Is it safe to run apt-get update every night?
Solution 1:
It may be safe—or, more accurately, the level of risk may be within your range of comfort. The level of acceptable risk will depend on several factors.
Do you have a good backup system that will allow you to quickly revert if something breaks?
Are you forwarding server logs off to a remote system so that if the box goes belly up you will still know what happened?
Are you willing to accept the possibility that something may break and you may have to do a quick restore/revert on the system if something fails?
Have you manually compiled anything on your own, or did absolutely everything installed on your system come from the official repositories? If you installed something locally, there is a chance that an upstream change may break your local maintained/installed software.
What is the role of this system? Is it something that would barely be missed if it died (e.g. a secondary DNS server) or is it the core piece of your infrastructure (e.g. LDAP server or primary file server).
Do you want to set this up because nobody responsible for the server has the time to maintain the security patches?
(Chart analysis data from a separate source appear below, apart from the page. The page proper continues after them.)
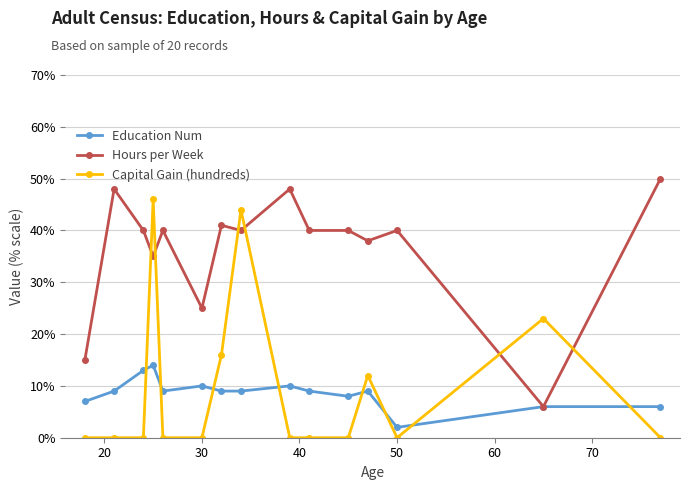

Reading left to right, transcribe all the data shown in this chart.

Education Num: 7	9	13	14	9	10	9	9	10	9	8	9	2	6	6
Hours per Week: 15	48	40	35	40	25	41	40	48	40	40	38	40	6	50
Capital Gain (hundreds): 0	0	0	46	0	0	16	44	0	0	0	12	0	23	0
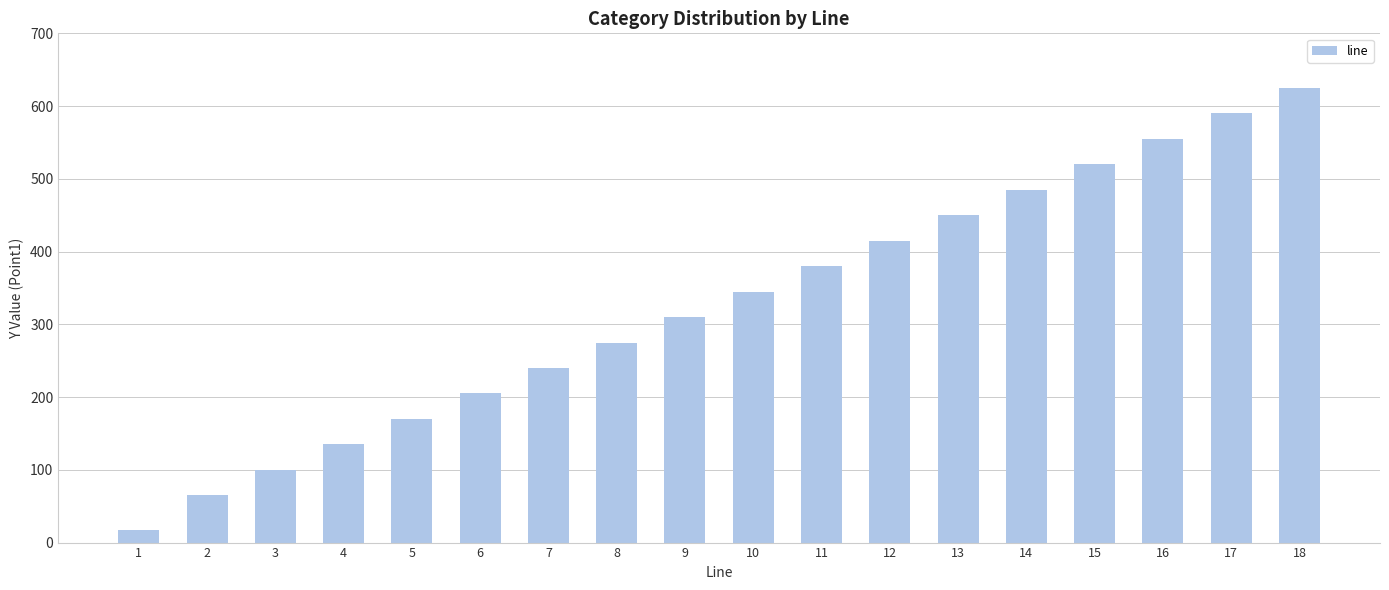

Where is the data nearest to the value 321?

9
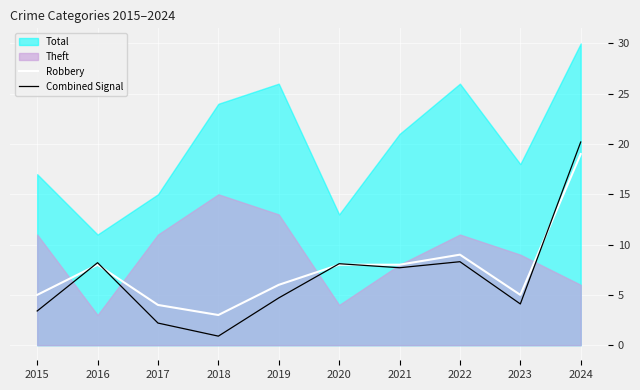

True or false: Robbery has a value of 3.0 at 2018.

True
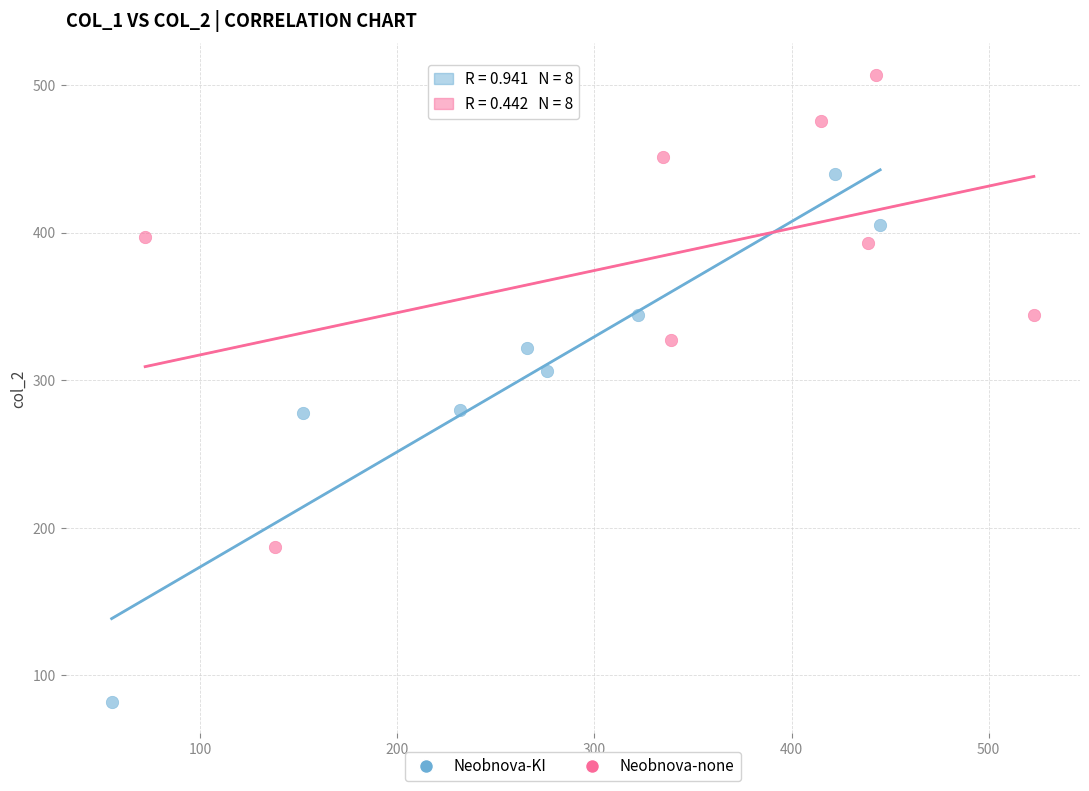

Which series has the widest spread of Y values?

Neobnova-KI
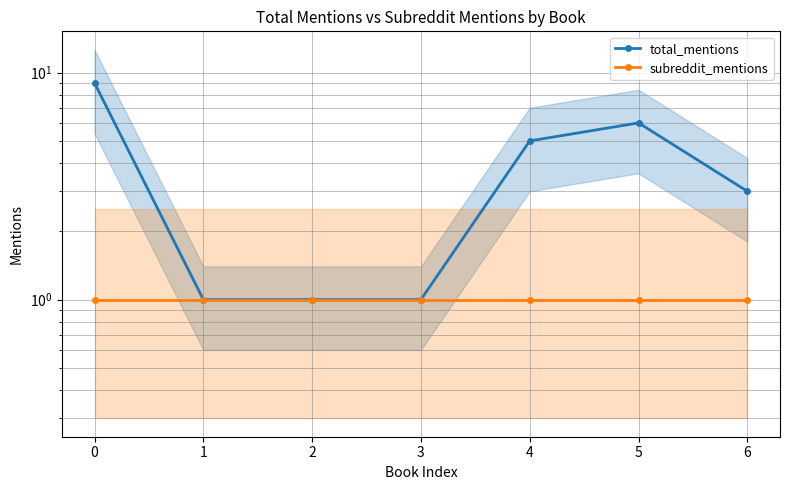

In total_mentions, how many points are higher than both neighbors (excluding endpoints)?

1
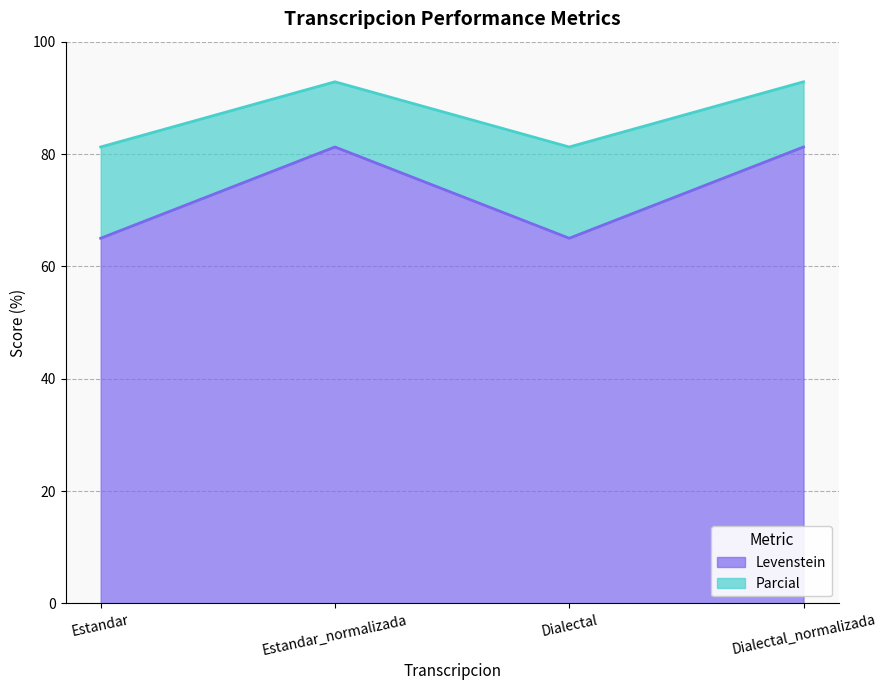

What is the sum of the Parcial values at Dialectal_normalizada and Estandar?

174.1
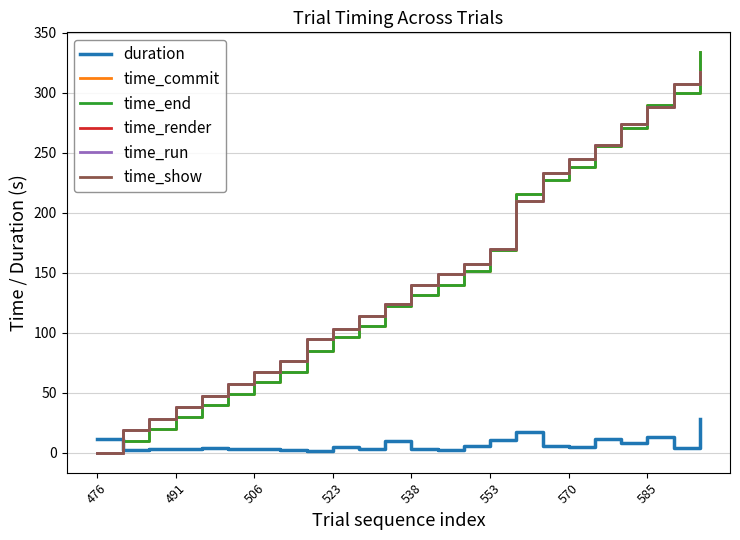

Which series has the largest range (max minus min)?

time_commit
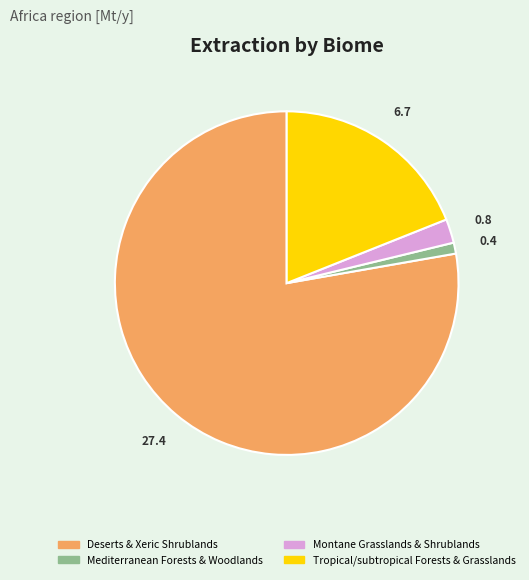

Which has a higher value, Deserts & Xeric Shrublands or Mediterranean Forests & Woodlands?

Deserts & Xeric Shrublands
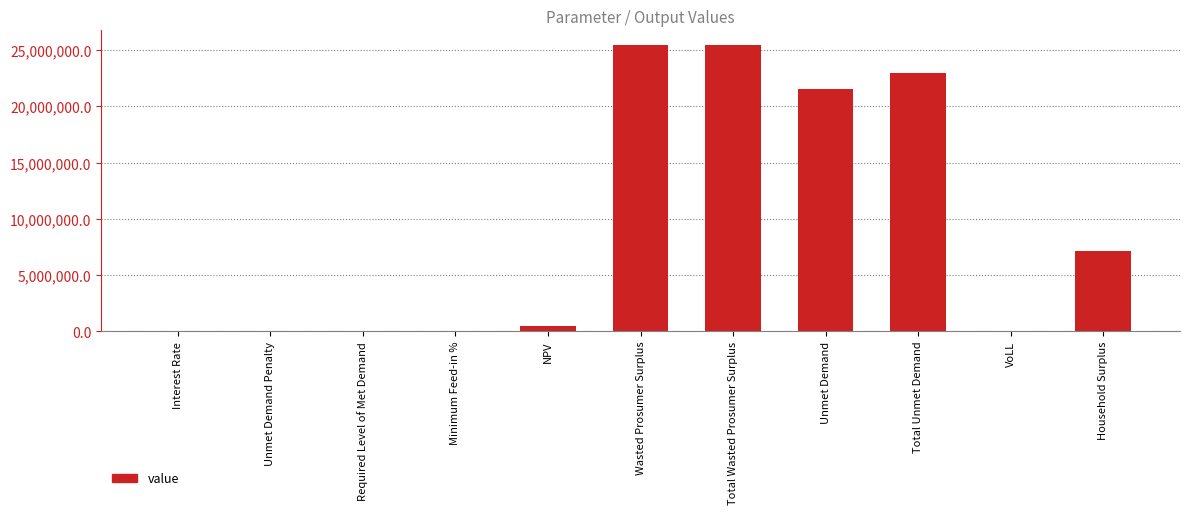

What is the sum of the values at Household Surplus and Total Unmet Demand?

30123654.0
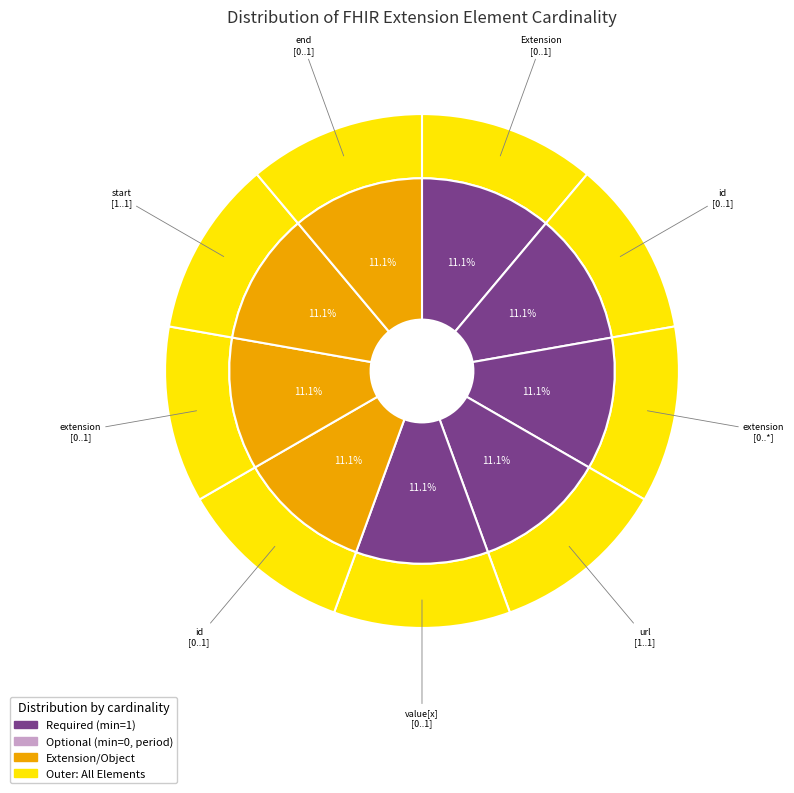

Count the number of slices in the pie.

9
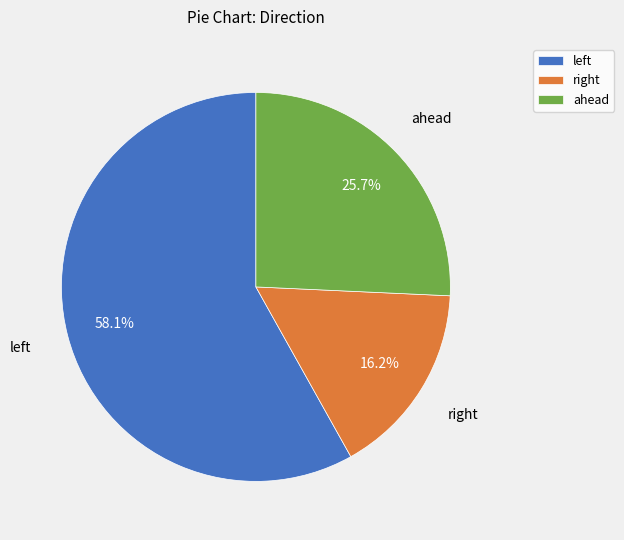

How many segments does this pie chart have?

3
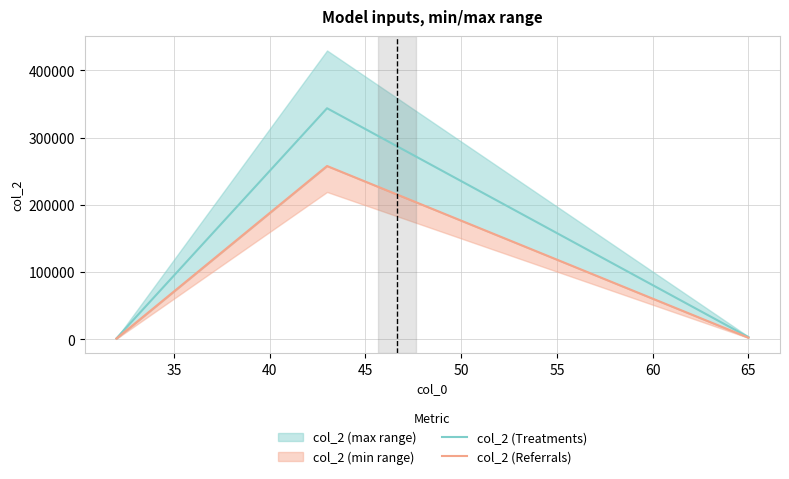

How many data points in col_2 (Referrals) are above 2415?

2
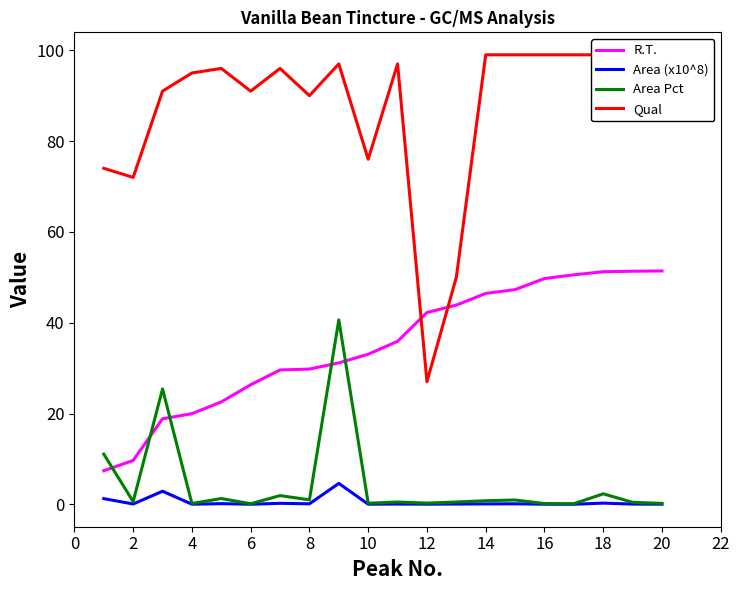

Read the R.T. value at 6.

26.3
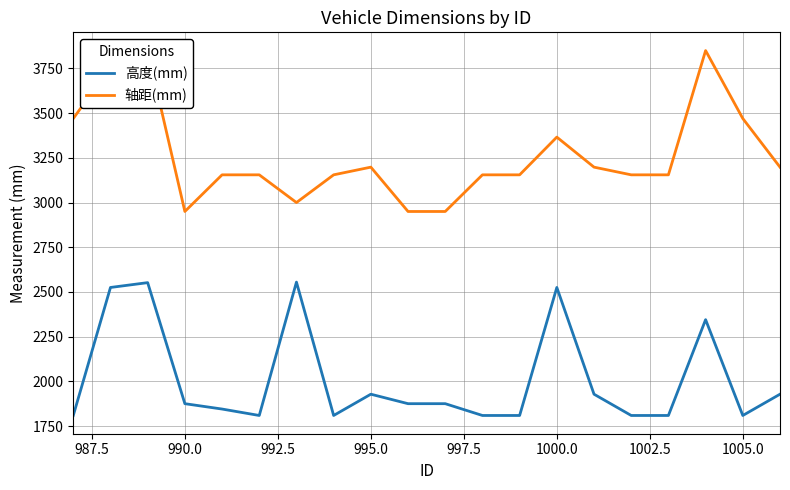

Reading left to right, what are all the values shown in this chart?

高度(mm): 1809	2525	2552	1875	1845	1809	2555	1809	1928	1875	1875	1809	1809	2525	1928	1809	1809	2345	1809	1928
轴距(mm): 3470	3760	3850	2950	3155	3155	3000	3155	3198	2950	2950	3155	3155	3366	3198	3155	3155	3850	3470	3198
The potential risk of being compromised by a un-patched vulnerability may be higher then the potential for a bad update.
If you really do think you want to do this, I suggest you use one of the tools that already are out there for this purpose like cron-apt
. They have some logic to be safer then just a blind apt-get -y update
.
Solution 2:
Yes, as long as you are talking about update and not upgrade. Apt will even do it for you if you put the line:
APT::Periodic::Update-Package-Lists "1";
in a file under /etc/apt/apt.conf.d/
Solution 3:
It is generally safe, but I wouldn't recommend it for a simple reason:
- You lose a known state.
In production environment, you need to know exactly what's on it, or what's supposed to be on it, and be able to reproduce that state with ease.
Any changes should be done via Change Management process, where the company is fully aware of what they are getting into, so they can later analyze what went wrong and so forth.
Nightly updates makes this kind of analysis impossible, or harder to do.
Solution 4:
I might do that on stable, or on Ubuntu, but not on an unstable branch, or even the testing branch.
Though, when I put my sysadmin hat on, I believe that I should be manually applying all updates, so that I can maintain consistency between servers -- and also so that, if one day a service breaks, I know when I last updated that service. That's something I might not check if updates were proceeding automatically.
Solution 5:
We use stable and schedule apt-get upgrade for Tuesday evening on most of our Debian systems (coincides with our Microsoft "patch tuesday" updates). It works out well. We also have all upgrade events logged to Nagios, so we can see a history of when upgrades were last performed on any server.